Dans la colonne de gauche, le texte du rapport annuel sur les droits de l'homme du Parlement européen. A droite, la version modifiée défendue par MAM.

Selon les ONG, l'Arabie Saoudite a procédé à 79 exécutions (essentiellement par décapitation) en 2013 - contre 69 en 2009. Quant au Koweit, il a mis fin en 2013 à six années de non application de la peine de mort. "La diplomatie européenne veut que l'on ne cite pas nommément les pays, mais uniquement les régions et cela afin de préserver certaines de nos relations avec lesdits pays", s'est défendue Michèle Alliot-Marie sur son compte Facebook, le 27 janvier. 

Une règle qui existe, certes, entre pays européens (éviter de "nommer et blâmer"), mais qui ne s'applique en aucun cas pour les pays extérieurs à l'Union, a fortiori en matière de droits de l'homme. 

Autre argument avancé par MAM: "Dans cette région du monde (la péninsule arabique), d'autres pays que l'Arabie Saoudite ou le Koweït sont directement concernés lorsque l'on parle d'atteintes aux droits de l'homme.
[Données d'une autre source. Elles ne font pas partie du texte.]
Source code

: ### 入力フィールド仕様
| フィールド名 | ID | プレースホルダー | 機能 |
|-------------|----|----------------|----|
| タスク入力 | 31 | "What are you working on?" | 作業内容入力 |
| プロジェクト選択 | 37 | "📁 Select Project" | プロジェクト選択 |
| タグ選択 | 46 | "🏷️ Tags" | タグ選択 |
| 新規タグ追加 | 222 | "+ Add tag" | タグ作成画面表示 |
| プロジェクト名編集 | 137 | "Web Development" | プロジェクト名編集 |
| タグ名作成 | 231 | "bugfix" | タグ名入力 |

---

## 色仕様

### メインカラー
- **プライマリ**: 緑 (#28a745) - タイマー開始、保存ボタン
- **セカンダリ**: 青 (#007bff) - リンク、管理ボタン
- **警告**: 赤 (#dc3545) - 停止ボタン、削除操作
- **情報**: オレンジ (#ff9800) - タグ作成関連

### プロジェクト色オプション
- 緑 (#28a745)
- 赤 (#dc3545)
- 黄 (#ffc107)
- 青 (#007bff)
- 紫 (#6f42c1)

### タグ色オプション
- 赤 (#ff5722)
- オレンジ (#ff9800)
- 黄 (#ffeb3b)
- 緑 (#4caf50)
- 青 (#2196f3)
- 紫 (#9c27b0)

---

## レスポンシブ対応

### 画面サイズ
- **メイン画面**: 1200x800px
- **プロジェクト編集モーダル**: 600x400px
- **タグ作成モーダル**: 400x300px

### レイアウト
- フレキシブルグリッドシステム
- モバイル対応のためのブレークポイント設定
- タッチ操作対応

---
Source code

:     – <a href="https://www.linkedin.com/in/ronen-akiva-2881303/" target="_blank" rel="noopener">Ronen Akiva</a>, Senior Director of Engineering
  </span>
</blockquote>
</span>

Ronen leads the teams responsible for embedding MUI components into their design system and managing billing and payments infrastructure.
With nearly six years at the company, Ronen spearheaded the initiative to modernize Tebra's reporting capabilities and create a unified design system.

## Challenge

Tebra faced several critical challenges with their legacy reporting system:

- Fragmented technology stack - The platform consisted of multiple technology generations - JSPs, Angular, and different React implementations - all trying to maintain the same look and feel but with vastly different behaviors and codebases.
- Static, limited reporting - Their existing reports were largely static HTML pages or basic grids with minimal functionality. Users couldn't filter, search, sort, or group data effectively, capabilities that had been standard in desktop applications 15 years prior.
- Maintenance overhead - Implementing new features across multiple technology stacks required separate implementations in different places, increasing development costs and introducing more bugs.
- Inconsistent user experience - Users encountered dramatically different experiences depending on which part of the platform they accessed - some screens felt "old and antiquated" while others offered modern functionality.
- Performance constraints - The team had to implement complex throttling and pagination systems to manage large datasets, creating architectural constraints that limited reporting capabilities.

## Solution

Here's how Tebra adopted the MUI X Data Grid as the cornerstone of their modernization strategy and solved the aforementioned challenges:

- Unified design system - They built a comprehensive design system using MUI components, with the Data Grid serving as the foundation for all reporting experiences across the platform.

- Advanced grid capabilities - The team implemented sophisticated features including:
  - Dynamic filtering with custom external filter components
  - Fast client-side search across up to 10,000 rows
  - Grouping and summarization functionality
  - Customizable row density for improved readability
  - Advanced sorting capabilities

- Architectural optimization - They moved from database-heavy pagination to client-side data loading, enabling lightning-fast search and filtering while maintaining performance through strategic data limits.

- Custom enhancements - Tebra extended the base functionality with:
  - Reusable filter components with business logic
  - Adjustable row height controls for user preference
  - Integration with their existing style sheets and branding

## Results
Ils n'étaient pas cités dans le texte initial, raison pour laquelle j'ai souhaité que l'on retire les mentions exclusives de seulement deux pays, pour se concentrer sur toute la région qui doit appeler notre totale vigilance et notre détermination en matière de respect des libertés et des vies humaines". 

Etonnante défense, car dans l'amendement déposé par MAM au Parlement européen, aucune "région" n'est citée, en lieu et place de l'Arabie Saoudite et du Koweit. Ce texte sera examiné lundi prochain, en commission des Affaires étrangères.